▸ **WHAT IS BEING ASKED**
Answer these questions from the forum thread about engraving a Tolkien gift box.
1. What will be engraved on top of the box?
2. Which two scripts is the box's engraving to be written in, one or the other?
3. In what language did Andreth read the Rohirrim song about Time?

# Help me out here guys !



## Mahanaxar (Feb 9, 2013)

How's everyone doing on this very fine evening? 

Okay so here's the deal, I'm getting my friend a gift for his birthday and it's a custom made box with Tolkien's logo engraved on top, and Tengwar (possibly Khuzdul) scripture all over...

Now my question is, any of you guys have any recommendations about the kind of scripture I should engrave their ? 
It has to be a quote from Middle Earth, and I mean anything...

It can be something your favorite character said or did, a curse, or even a poem... Let your imaginations flow and help me figure this out ! 

Like I said, it's gonna be either Tengwar or Khuzdul, so feel free to include all your dwarvish inclinations (if any) !!


----------



## Andreth (Feb 10, 2013)

Mmh... I think you should question about your friend's tastes... After all, Tolkien wrote many memorable lines... I love " for one year, one day, to the Flame I would have given all, kin, youth, and hope itself: Adaneth I am ", but I really like also " farewell, sweet Earth and northern skies " etc., or even the rohirrim song about Time ( sorry, can't quote here... I've read it in Italian! ) . Just to name a few


----------



## Mahanaxar (Feb 10, 2013)

▸ **DATASET EXTRACT**
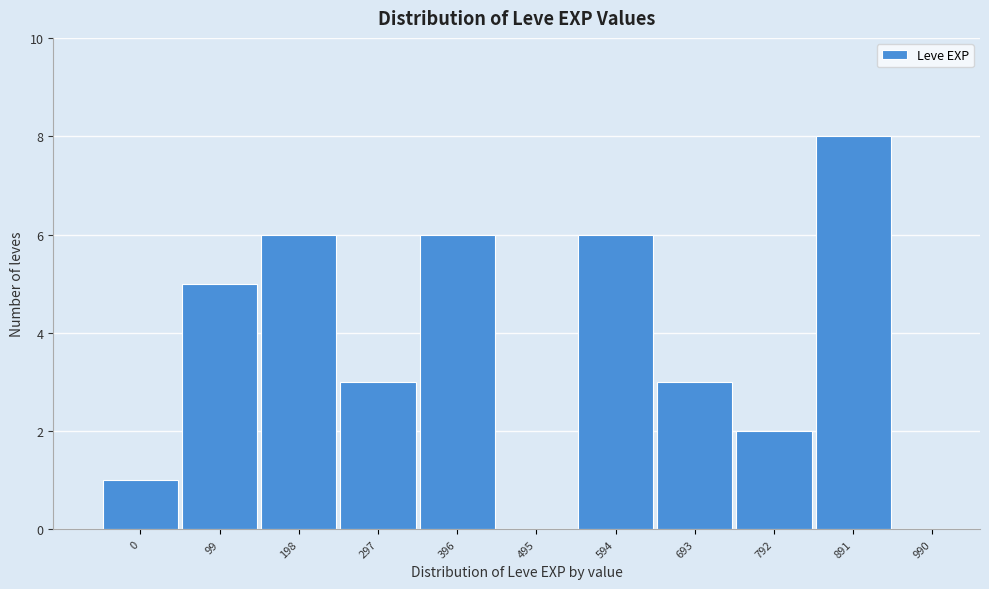

Reading right to left, transcribe all the data shown in this chart.

990=0	891=8	792=2	693=3	594=6	495=0	396=6	297=3	198=6	99=5	0=1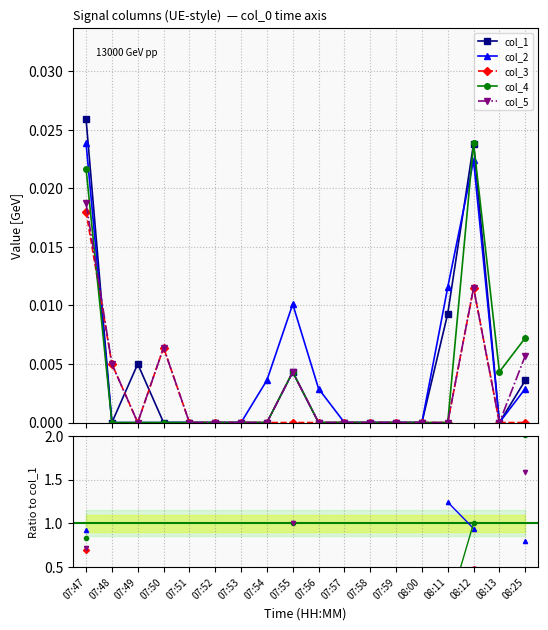

Where is the first local maximum for col_3?

07:50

▸ **OUTPUT**
1. Tolkien's logo.
2. Tengwar or Khuzdul.
3. Italian.